CONGRESSIONAL RECORD – SENATE 


March 6, 1973


Page 6593


THE DISAPPEARING CRISIS


Mr. MUSKIE. Mr. President, this morning's lead editorial in the New York Times commented that:


President Nixon's series of messages on the State of the Union is turning into a prolonged flight of fantasy.


I can add little to that judgment, and I ask unanimous consent that this editorial, "The Disappearing Crisis" appear in the RECORD at this point.


There being no objection, the editorial was ordered to be printed in the RECORD, as follows:


THE DISAPPEARING CRISIS


President Nixon's series of messages on the State of the Union is turning into a prolonged flight of fantasy. Having proclaimed in a previous installment that environmental problems are well in hand, Mr. Nixon announced on Sunday that his Administration has caused the urban crisis to disappear.

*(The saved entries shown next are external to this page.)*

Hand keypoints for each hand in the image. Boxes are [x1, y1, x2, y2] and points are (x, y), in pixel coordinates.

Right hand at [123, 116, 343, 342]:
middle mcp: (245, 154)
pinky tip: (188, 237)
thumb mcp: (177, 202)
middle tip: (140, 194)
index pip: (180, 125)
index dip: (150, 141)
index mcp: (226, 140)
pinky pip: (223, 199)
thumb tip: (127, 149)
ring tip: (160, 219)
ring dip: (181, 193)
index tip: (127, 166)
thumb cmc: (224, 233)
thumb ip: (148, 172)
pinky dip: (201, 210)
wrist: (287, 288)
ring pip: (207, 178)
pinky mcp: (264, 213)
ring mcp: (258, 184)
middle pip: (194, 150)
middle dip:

"The hour of crisis has passed. The Ship of State is back on an even keel, and we can put behind us the fear of capsizing," the President asserted.


There are two unfounded assumptions underlying this cheery remark. The first is that because riots are not burning up the centers of cities, those cities are in good shape. The second is that this Administration never recognized, understood, or responded to the urban crisis.


This Administration has primarily focused on two aspects of the urban problem. One is crime and the other is transportation. With regard to crime, the Administration has made little headway.


Violent crimes increased 30 per cent in the last four years. The most that the White House can claim is that crime is not increasing as rapidly now as in the late sixties.


On transportation, the Administration under prodding of former Secretary of Transportation Volpe gradually came to support the opening of the Highway Trust Fund for mass transit expenditures and to take a sympathetic posture toward urban transportation problems. In his address, the President reaffirmed his support for opening up the highway fund, for which we commend him.


But when one acknowledges that crime is worsening at a somewhat slower rate and that mass transit needs have been recognized if still far from being met, one has exhausted Mr. Nixon's meager list of urban accomplishments. The other staggering problems remain: the physical decline of many older business areas; the abandonment of housing in decaying residential neighborhoods; the persistence of huge slums where unemployment, broken families, crime, drug addiction, and other miseries prevail and interact with one another.


A series in this newspaper recently described such a slum in the South Bronx. Mr. Nixon could visit another by traveling a few blocks up 14th Street from the White House where the ugly scars of the 1968 riots are still plainly visible. The mayors of Newark and Gary and Chicago and half a hundred other cities could show him comparable neighborhoods.


When these conditions of social pathology are so widespread, it strains credulity for Americans to be told that the urban crisis is now happily in the past. What is needed is a message which analyzes how difficult these urban problems are and honestly assesses the successes and failures of the various efforts over the last 35 years to cope with them.


No one can deny, for example, that sections of downtown Boston and New Haven or the southwestern area of Washington, D.C., are much handsomer than they were twenty years ago before renewal programs rebuilt them. But cities have had to face up to how hard it is to relocate residents and small businesses in slum districts and to provide low-cost housing where land prices and labor costs are high.


Instead of concentrating on the problems and the hard-earned wisdom which mayors, city planners, businessmen, and Federal officials have accumulated concerning those problems, the President, over and over again, blames the scarecrow of Federal interference: "No human being, accountable only to an office in Washington, can successfully plan and manage the development of communities which are often hundreds or thousands of miles away ... The time has come to reject the patronizing notion that Federal planners peering over the point of a pencil in Washington can guide your lives better than you can."


It has repeatedly been pointed out that urban renewal, public housing and every other program in this field are locally initiated and, in most essentials, locally controlled. But the scarecrow continues to bob up and down in every Presidential speech. Its purpose is to distract attention from the embarrassing fact that the Administration has no urban programs or ideas of its own. Its only idea is to shove the whole responsibility back to the states and the cities – now to be known as "grassroots government" – and let them wrestle with the same old dilemmas with less Federal money.


The crisis will not have been solved. On the contrary, it will be getting worse but at least it will be out of sight in Mr. Nixon's Washington.